The other day, one of the cable channels was running a marathon of "The Waltons." It was one of my favorite shows growing up.
After a while, though all that fawning and preening of the magnificence known as John-Boy caused my brothers and I to just want to give him a good smack up side the head sometime.
I, personally, just don't "get" why everyone thought John-Boy was so
special.
The family scraped and saved every nickel they could for John Boy's education and what did he do? Write three novels that hardly anyone bought and he was dropped from his publisher. When he returned to Walton's Mountain after the war, he had to go back to Boatright University and take a job as a professor because, as his publisher stated, there was already a glut of wartime novels on the market...who needs another.

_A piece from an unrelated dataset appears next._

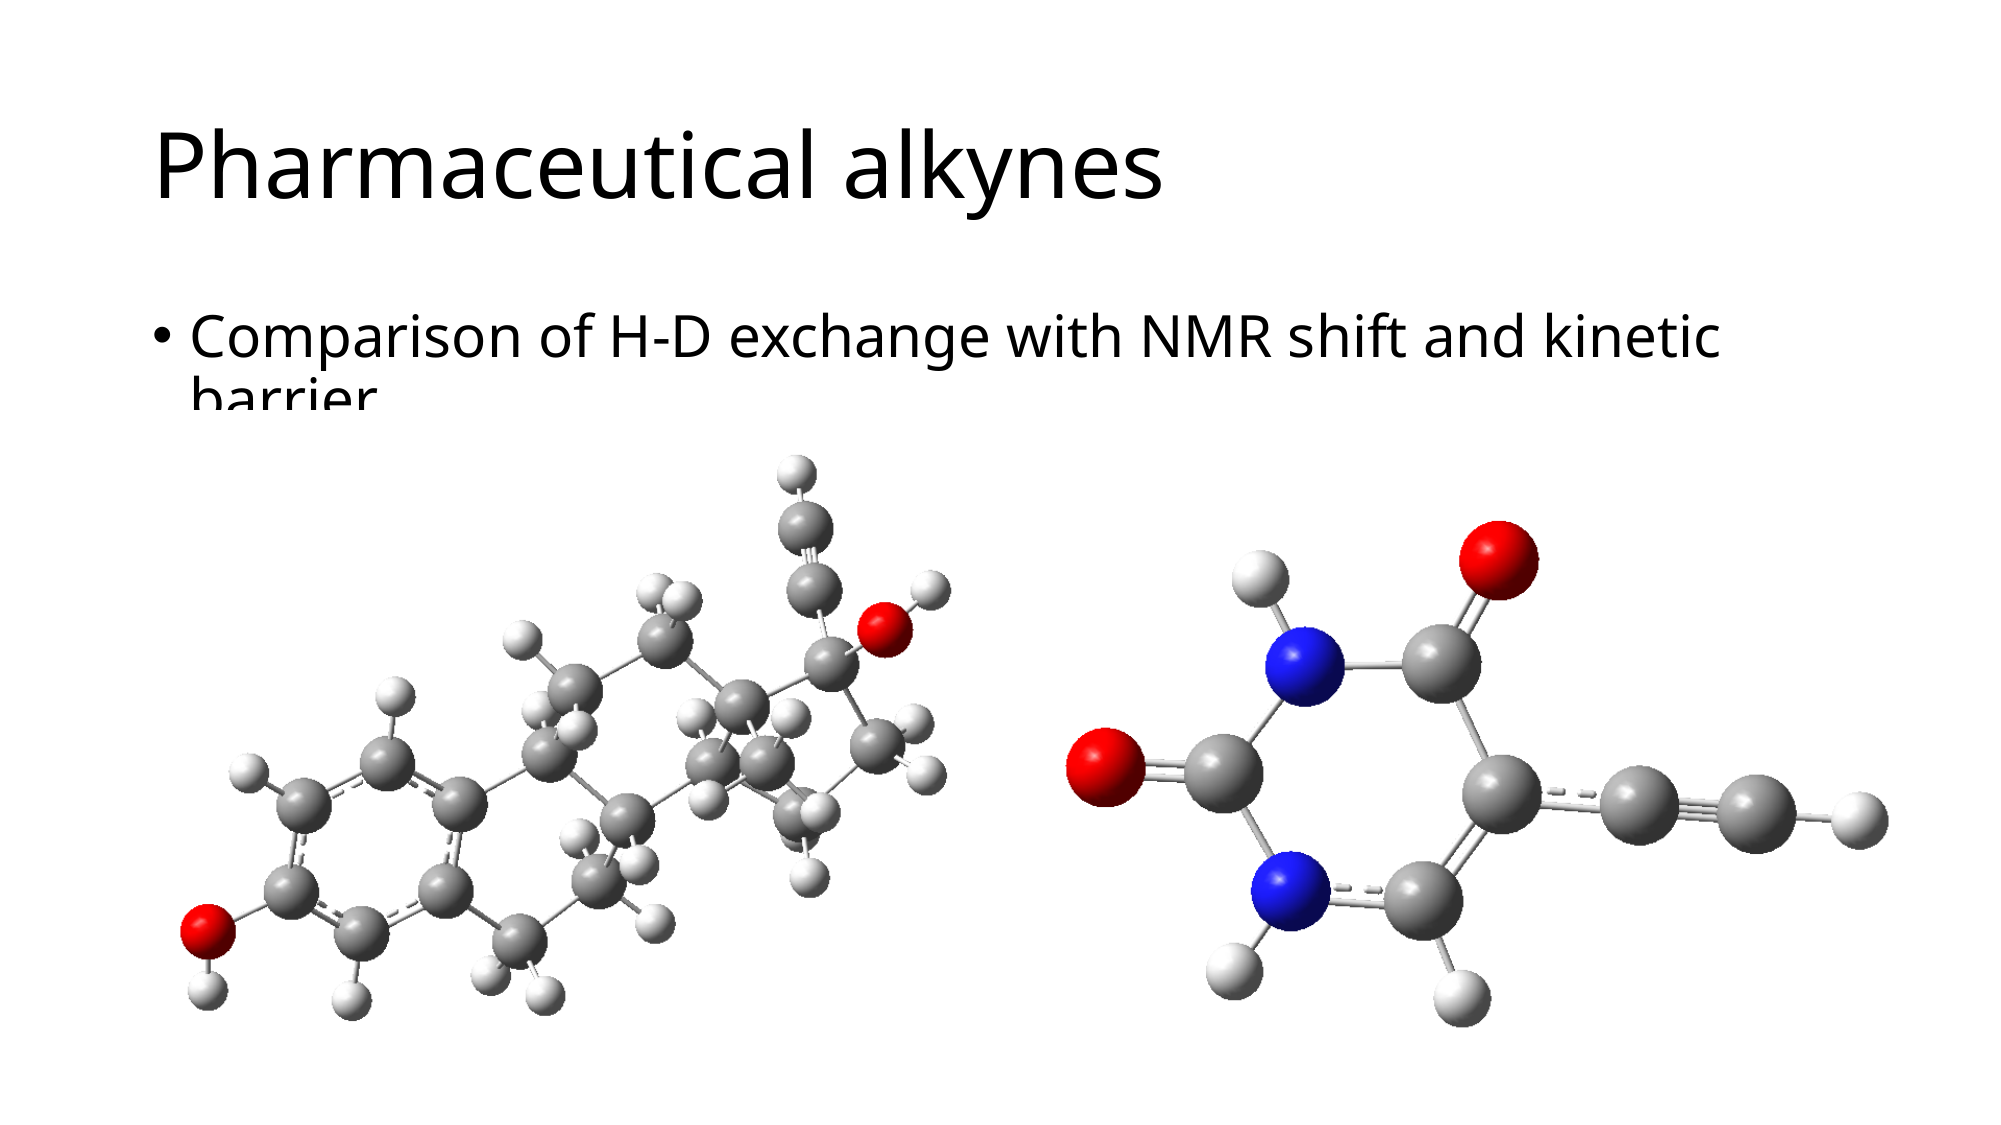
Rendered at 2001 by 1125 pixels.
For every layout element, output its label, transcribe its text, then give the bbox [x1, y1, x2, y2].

Jason got a music scholarship...what did he do with it? Well, he had the opportunity to appear on The Grand Ole Opry, but some sort of family crisis prevented him from accepting it. After the war, he bought the Dew Drop Inn so he could contribute to the delinquency of Walton's Mountain by selling liquor and playing the piano every night. Yeah, that was scholarship money well-spent.
That brings us to Mary Ellen. Mary Ellen sashayed up to nursing school thinking that they were just going to fall all over her wonderfulness and she'd walk out the door the next week and be a nurse.
Well, they sure put her in her place in a New York minute. The minute she started taking the admittance test, she discovered (horror of horrors!!!!) it contained questions about CHEMISTRY....and ALGEBRA!!!!! (the nerve!)
She hadn't taken those courses in high school and had absolutely no idea they would be on the entrance test. I'll throw her a bone and allow that it is entirely possible that those courses were not offered back when she was in high school, but before she even registered for the test you would have thought she'd have the sense that God gave a billy goat to do a little research.
I mean she knew she was going to be a nurse before she even got out of high school. How about asking John Boy to take her to the school one day so she could talk to someone at the school? How about sitting down with that traveling nurse on Walton's Mountain and say, "Uhhh....I know you can't tell me the exact questions that are on the entrance test, but can you tell me exactly what TYPES of questions are on that test? Do you have any books I can borrow? Can I follow you around for a week or so on my summer vacation to see what you do and if this is really something I want to do?"
And then, as soon as she's admitted to nursing school she dang near KILLS grandma! "Oh Grandma...you just have that virus that goin' around. Go to bed, drink plenty of fluids, yada yada yada." Turns out Grandma had appendicitis and they managed to get her to the hospital right before it burst. Way to go Mary Ellen.
Ben and Erin at least had a little bit of sense. Ben could wheel and deal to get what he wanted, but he really could be an a$$hole when he wanted. Erin took a couple of typing and shorthand courses and got a job as a secretary at JD Pickett's plant. To hear her tell it, she ran the plant.
When you really think about it, Jim-Bob was the most useful and likeable of
the bunch.
Who built a short-wave radio that was able to communicate all the
way to London during the blitz and find the mother of the two orphans
right at Christmas? Jim-Bob.
Who built an ENTIRE car from pieces of scrap he found around Walton's Mountain? Jim-Bob.
And when John-Boy returned from the war, returned to Boatright, and
was going to start up their television department, who went home and
started building a television so the rest of the family could see
John-Boy on TV? That would be.....(drum roll, please) Jim-Bob.
If you were having trouble with your washing machine and needed help
with a repair, you'd have to wait on John-Boy to whip out his Big Chief
writing pad and write about the whippoorwills singing in the pines, the
aroma of the honeysuckle vines after a summer rain, and the laughter of
the children as they walked home from school. Jason would have to find his harmonica first and Ben would want to know what was in it for him.
Jim-Bob would have simply walked to the
junkyard and found a stove pipe, some old garden hoses, and an old war
surplus filing cabinet and built a brand new washing machine.
Jim-Bob.....the McGyver of the Depression.